Indonesia and Papua New Guinea supply 23 per cent of the cocoa used in the Australia-New Zealand market and the company can double that proportion just by making efficiency gains, he says. Indonesia joined the peak industry body, the ICCO, only last month.
The company will make its first investments under the program by March next year.
Sustainability initiatives in the cocoa business are nothing new. In fact, an ICCO survey identified as many as 64 initiatives being implemented by 60 agencies or companies. The problem, rather, is too many separate projects that are not co-ordinated and can even compete with each other. Last week, Mars Chocolate said it would extend a sustainability initiative it began in Indonesia. Nestlé aims to source 15 per cent of its cocoa globally from farmers supported by its own sustainable development program by next year. Talbot says Mondel?z has no plans to sign up with other producers.

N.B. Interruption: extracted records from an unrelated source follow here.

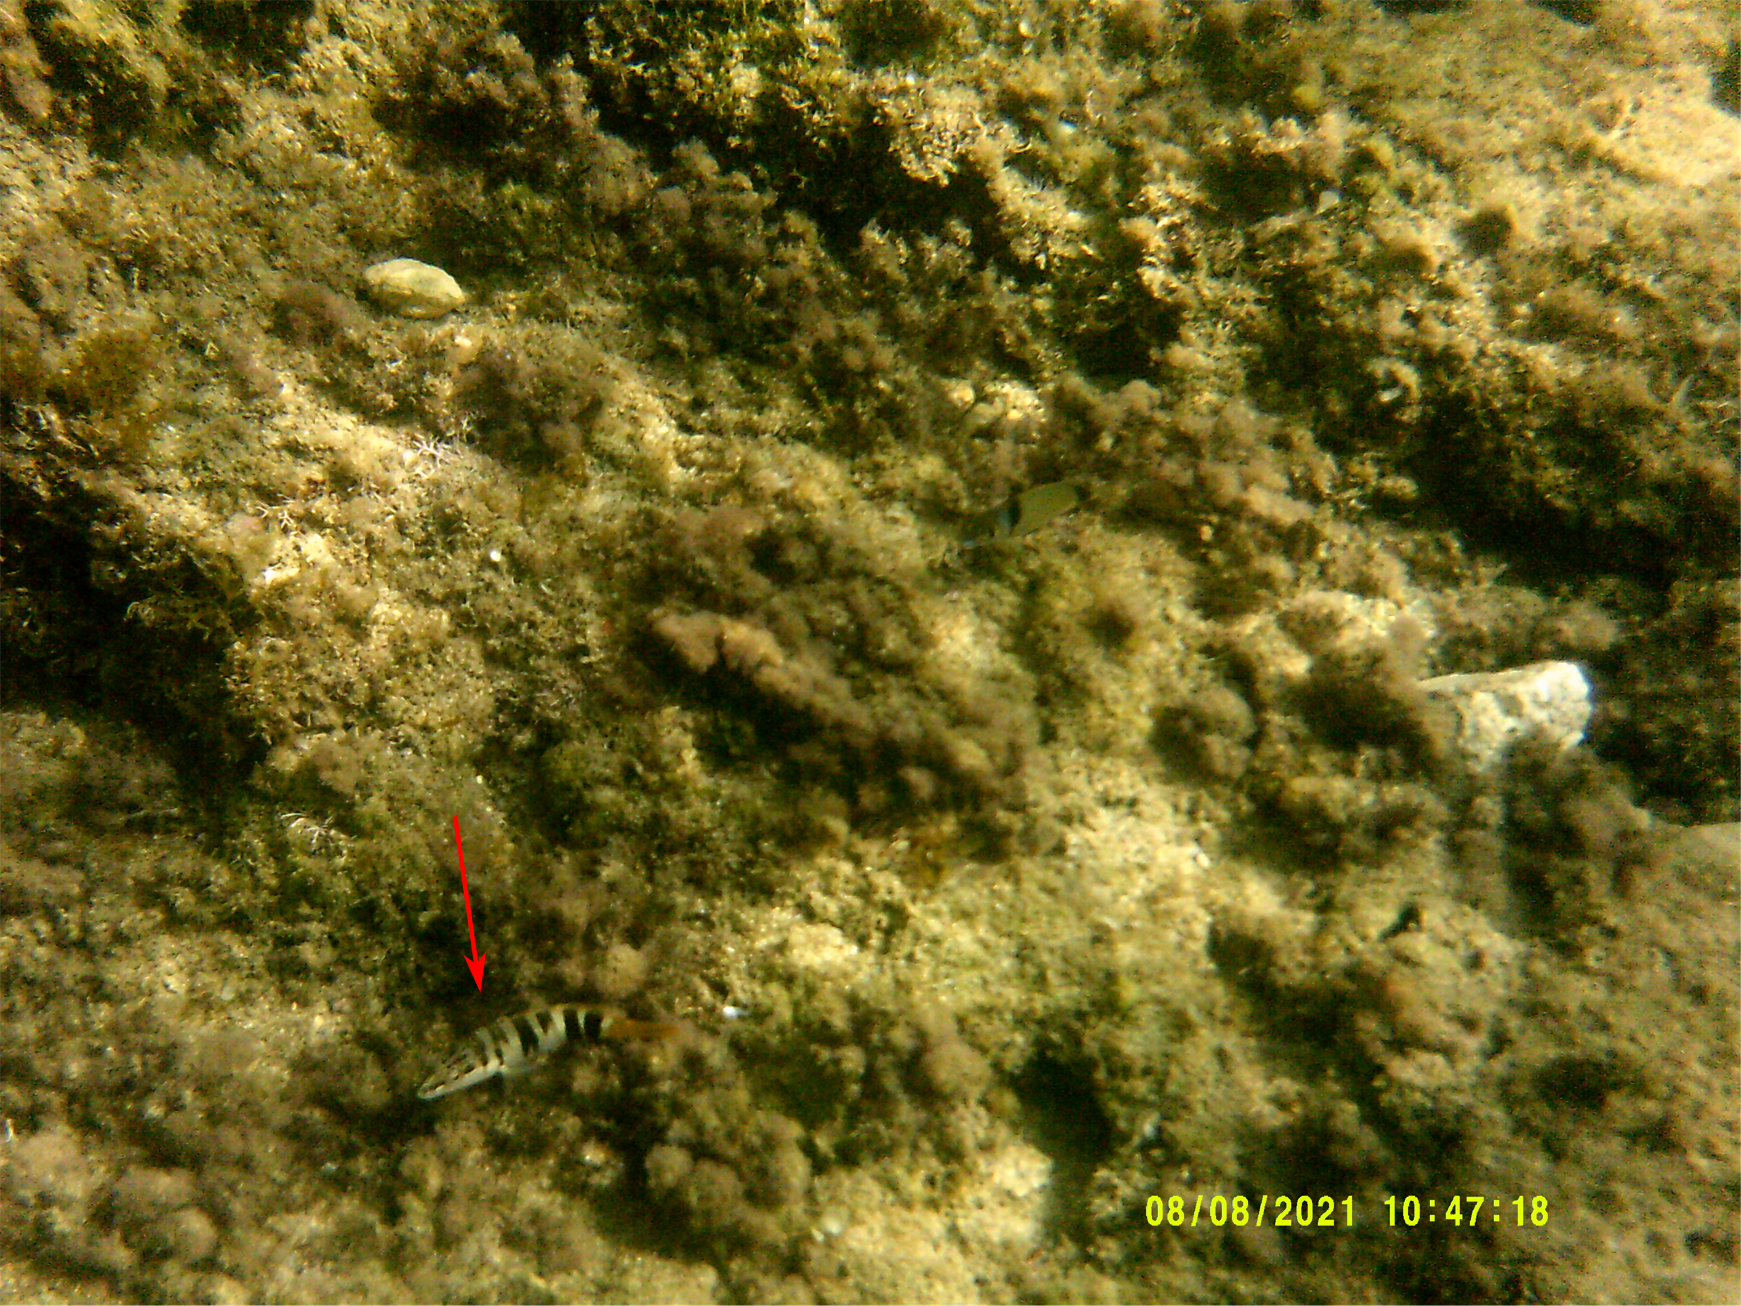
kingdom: Animalia
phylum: Chordata
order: Perciformes
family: Serranidae
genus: Serranus
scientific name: Serranus scriba
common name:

“This is the world’s biggest chocolate company saying, ‘When we buy cocoa, there is going to be a new standard in terms of the way we treat farmers and the way farming practices are undertaken’,” he says. “We’re not particularly concerned which variety standards may already sit or exist underneath the Cocoa Life system. We can work with most of those standards.”
Kraft’s announcement, and the recent ones by Mars and Nestlé, coincide with the start of a key meeting this week of the global industry in Abidjan, Ivory Coast. In 2011-12, Africa produced 2.83 million tonnes, or 71 per cent, of the world’s global cocoa output of 4 million tonnes. Asia-Oceania came a distant second with 590,000 tonnes, or 15 per cent, while Latin America produced 574,000 tonnes, or 14 per cent, ICCO figures show.